U.S.

Russian Foreign Ministry Spokeswoman Claims Jews Behind Donald Trump’s Victory

Donald Trump
Republican presidential nominee Donald Trump addresses a campaign rally in the Rodeo Arena at the Jefferson County Fairgrounds, Golden, Colorado, October 29. A Russian spokeswoman has said that "the Jews" were behind his election victory. Chip Somodevilla/Getty

A spokeswoman for the Russian foreign ministry has been accused of peddling an anti-Semitic conspiracy theory after claiming that Donald Trump won the U.S. election because of support from “the Jews.”

Maria Zakharova appeared on Russian TV show Sunday Evening, hosted by pro-Kremlin presenter Vladimir Solovyov, where she said that she had spoken to American Jews in September at the U.N. General Assembly in New York and the conversations had convinced her that Trump would win.

“If you want to know what will happen in America, who do you have to talk to? You have to talk to the Jews, naturally. But, of course, it goes without saying,” she said, appearing to imply the conspiracy theory that rich New York Jews control U.S. politics.

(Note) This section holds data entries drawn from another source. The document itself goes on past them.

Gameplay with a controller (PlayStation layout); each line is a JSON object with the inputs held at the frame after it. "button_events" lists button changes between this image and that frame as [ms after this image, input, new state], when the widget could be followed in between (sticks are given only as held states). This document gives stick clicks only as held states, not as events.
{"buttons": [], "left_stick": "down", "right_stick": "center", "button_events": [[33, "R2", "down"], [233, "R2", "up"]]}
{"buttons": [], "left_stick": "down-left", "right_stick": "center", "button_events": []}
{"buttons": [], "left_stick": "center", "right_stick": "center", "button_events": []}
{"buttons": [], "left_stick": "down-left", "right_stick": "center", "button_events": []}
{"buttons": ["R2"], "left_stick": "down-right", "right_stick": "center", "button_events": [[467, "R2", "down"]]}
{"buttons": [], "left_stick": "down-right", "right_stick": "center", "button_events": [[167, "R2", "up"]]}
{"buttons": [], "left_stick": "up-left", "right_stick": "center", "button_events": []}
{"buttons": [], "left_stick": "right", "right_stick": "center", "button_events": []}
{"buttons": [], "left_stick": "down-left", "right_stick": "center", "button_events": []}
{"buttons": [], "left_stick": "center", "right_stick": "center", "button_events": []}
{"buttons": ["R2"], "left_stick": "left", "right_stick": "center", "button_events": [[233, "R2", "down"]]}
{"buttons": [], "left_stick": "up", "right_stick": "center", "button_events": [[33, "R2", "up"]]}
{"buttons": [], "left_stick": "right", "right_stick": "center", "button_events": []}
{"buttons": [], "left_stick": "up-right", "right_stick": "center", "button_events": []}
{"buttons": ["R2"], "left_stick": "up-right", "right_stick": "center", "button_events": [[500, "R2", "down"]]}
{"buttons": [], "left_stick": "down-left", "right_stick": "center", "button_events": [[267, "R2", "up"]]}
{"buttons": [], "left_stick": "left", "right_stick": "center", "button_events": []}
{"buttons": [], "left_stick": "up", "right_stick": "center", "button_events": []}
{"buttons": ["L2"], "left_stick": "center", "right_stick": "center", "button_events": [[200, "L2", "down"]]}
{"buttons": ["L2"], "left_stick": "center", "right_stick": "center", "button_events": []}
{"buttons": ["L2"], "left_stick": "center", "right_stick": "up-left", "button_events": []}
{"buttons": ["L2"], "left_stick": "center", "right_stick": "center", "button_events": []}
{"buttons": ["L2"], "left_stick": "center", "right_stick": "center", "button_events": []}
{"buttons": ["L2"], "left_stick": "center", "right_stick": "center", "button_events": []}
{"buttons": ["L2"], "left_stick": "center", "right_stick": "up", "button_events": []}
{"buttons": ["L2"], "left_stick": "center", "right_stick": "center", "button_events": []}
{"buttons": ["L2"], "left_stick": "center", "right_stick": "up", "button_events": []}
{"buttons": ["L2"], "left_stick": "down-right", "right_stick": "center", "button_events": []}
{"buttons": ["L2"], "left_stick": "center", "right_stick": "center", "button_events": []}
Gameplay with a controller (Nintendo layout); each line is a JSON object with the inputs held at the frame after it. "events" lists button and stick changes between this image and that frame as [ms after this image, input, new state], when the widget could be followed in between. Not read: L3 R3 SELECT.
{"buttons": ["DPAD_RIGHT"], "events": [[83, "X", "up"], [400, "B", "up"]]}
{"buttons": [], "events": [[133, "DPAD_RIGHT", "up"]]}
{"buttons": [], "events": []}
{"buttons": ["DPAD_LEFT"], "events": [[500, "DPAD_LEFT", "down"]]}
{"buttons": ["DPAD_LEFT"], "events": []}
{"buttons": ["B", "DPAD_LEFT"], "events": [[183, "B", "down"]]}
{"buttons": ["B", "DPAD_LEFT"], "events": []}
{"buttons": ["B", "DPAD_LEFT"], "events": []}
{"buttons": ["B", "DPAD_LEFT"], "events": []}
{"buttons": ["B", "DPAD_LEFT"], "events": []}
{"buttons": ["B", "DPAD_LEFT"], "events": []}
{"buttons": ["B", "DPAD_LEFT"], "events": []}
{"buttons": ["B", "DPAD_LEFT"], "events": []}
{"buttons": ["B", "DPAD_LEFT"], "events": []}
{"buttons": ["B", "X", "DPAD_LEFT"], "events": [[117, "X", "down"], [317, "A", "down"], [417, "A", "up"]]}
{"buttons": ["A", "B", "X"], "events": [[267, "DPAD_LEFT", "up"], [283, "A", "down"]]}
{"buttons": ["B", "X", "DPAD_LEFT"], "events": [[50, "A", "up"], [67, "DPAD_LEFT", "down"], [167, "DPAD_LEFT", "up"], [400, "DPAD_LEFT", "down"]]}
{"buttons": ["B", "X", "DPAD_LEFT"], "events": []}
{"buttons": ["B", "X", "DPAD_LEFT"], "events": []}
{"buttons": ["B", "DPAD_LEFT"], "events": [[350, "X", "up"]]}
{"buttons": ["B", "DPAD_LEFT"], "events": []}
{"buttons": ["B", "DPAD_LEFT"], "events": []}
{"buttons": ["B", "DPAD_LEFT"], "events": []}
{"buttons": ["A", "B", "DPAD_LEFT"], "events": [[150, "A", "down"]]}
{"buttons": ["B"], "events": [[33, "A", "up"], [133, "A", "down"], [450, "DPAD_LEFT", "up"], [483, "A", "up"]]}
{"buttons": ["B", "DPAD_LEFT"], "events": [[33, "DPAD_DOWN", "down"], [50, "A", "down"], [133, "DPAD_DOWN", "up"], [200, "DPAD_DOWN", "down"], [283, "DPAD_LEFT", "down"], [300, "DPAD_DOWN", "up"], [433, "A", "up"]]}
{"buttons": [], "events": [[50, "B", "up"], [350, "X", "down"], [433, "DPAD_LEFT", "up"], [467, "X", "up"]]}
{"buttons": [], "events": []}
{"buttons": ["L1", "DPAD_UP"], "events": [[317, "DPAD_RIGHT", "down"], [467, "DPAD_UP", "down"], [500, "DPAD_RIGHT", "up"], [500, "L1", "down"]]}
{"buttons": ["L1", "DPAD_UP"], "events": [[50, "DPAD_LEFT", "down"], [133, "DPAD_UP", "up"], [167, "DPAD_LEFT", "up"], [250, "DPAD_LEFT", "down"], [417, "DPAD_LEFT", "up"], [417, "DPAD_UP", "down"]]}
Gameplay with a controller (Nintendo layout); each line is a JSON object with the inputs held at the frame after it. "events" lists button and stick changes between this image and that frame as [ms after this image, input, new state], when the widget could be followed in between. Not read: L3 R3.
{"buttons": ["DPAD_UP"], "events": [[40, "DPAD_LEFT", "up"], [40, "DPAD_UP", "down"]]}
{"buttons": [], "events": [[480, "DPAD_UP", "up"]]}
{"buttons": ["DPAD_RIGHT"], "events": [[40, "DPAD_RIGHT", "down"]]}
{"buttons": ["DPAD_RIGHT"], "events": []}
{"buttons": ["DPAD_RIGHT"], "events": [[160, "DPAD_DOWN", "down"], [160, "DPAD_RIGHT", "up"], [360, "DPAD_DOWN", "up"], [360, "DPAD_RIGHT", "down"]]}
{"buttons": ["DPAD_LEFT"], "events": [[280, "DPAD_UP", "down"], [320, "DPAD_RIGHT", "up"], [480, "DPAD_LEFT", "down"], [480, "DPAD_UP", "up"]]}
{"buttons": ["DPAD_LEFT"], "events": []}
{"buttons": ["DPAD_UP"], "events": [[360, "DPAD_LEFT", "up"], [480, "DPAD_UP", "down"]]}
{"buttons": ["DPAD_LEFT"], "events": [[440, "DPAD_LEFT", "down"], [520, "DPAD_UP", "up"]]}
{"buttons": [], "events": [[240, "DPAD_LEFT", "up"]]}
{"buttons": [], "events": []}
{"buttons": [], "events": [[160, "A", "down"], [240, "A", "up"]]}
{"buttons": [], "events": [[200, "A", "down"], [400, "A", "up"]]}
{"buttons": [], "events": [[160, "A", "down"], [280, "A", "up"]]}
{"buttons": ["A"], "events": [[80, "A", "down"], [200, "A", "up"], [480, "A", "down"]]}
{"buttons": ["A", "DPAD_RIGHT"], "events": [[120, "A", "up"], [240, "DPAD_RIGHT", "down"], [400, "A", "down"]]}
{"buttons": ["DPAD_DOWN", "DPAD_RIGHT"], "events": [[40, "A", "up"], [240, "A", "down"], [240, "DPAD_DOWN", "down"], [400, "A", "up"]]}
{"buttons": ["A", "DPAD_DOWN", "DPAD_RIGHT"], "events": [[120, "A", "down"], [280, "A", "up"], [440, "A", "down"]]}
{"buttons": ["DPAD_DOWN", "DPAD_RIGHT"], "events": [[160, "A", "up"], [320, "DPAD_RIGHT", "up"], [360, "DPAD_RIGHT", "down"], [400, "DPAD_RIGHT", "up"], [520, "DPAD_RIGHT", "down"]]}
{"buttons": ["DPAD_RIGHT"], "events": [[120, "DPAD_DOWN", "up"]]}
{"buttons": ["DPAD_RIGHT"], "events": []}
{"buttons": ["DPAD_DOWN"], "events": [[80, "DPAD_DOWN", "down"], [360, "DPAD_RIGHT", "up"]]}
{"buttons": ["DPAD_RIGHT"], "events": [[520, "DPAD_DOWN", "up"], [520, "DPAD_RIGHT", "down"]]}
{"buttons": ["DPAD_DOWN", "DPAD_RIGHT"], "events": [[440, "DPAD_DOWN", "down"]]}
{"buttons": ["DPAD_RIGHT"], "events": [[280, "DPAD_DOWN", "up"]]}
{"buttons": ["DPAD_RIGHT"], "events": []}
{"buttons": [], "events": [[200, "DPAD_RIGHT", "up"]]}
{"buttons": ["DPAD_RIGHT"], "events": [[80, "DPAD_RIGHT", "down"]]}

She then changed her voice to adopt a “cartoonish Jewish accent” in her impersonation of an American Jew she had spoken to, Central Asian news site Radio Free Europe reported.

“‘Marochka, understand this, we’ll donate to Clinton, of course. But we’ll give the Republicans twice that amount.' Enough said. That settled it for me—the picture was clear,” she said.

“If you want to know the future, don’t read the mainstream newspapers—our people in Brighton [Beach] will tell you everything,” she said, in reference to the Brooklyn area with a large population of Jewish immigrants from Russia and the former Soviet states.

Zakharova’s suggestion of Jewish influence in the election result drew criticism from both Russian and American quarters. Michael McFaul, the former U.S. ambassador to Moscow, wrote on Facebook: “Wow. And this is the woman who criticizes me for not being diplomatic.”

Opposition Russian activist Roman Dobrokhotov tweeted that she had “explained Trump’s victory as a Jewish conspiracy.”

Zakharova’s comments come despite a spate of anti-Semitic incidents in the U.S. following Trump’s election victory. Swastikas have appeared on a storefront in Philadelphia and a church in Indiana alongside pro-Trump messages. Trump has himself faced allegations of anti-Semitism, as has his chief-of-staff Steve Bannon. Both deny the accusations.

In contradiction of Zakharova’s comments, Jewish Americans overwhelmingly backed Democratic candidate Hillary Clinton, with 70 percent voting for her and only 25 percent voting for Trump, according to one exit poll.